◆ **About this exercise**
What lines in the records below mention "elbow"? List them all.

◆ **Data to examine**
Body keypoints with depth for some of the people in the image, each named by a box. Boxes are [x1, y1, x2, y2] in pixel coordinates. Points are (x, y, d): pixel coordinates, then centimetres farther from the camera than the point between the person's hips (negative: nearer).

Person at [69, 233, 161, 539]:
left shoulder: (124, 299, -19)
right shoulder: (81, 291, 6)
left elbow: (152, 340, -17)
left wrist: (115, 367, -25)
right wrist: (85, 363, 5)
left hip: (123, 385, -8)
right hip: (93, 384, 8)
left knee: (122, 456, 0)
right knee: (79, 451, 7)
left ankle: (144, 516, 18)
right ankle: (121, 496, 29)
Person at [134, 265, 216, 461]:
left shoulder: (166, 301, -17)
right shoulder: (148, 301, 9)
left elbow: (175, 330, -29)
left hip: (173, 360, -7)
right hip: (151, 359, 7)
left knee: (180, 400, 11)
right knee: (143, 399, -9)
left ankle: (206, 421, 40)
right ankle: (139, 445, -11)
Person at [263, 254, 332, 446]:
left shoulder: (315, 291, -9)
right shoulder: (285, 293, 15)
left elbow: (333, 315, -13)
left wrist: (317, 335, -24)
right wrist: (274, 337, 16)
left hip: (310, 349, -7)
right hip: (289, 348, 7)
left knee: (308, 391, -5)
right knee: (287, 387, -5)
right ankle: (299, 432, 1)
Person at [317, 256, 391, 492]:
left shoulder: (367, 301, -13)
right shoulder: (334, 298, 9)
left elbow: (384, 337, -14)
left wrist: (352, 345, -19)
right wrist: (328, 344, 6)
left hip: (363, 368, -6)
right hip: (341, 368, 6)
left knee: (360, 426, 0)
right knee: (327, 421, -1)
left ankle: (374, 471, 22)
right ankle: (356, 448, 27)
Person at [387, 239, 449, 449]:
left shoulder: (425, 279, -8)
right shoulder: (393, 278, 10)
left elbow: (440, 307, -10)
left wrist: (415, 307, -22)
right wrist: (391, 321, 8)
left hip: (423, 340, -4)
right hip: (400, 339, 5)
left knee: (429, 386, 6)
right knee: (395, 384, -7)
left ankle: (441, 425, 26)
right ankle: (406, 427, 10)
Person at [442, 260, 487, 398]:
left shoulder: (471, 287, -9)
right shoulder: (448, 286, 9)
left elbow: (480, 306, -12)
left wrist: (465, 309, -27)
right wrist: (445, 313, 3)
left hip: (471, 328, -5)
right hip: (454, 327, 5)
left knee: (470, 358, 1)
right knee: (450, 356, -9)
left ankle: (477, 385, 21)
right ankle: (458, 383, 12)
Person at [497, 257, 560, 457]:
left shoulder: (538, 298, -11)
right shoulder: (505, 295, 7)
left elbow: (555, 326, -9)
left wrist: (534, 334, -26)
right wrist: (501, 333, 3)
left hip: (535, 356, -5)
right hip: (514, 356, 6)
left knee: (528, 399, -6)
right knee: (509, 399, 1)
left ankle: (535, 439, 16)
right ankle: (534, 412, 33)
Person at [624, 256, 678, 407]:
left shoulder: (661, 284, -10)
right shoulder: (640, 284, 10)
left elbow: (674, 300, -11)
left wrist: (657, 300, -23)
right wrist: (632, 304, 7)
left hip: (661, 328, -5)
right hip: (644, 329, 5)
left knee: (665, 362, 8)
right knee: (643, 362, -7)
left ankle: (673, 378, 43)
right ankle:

◆ **Result below**
left elbow: (152, 340, -17)
left elbow: (175, 330, -29)
left elbow: (333, 315, -13)
left elbow: (384, 337, -14)
left elbow: (440, 307, -10)
left elbow: (480, 306, -12)
left elbow: (555, 326, -9)
left elbow: (674, 300, -11)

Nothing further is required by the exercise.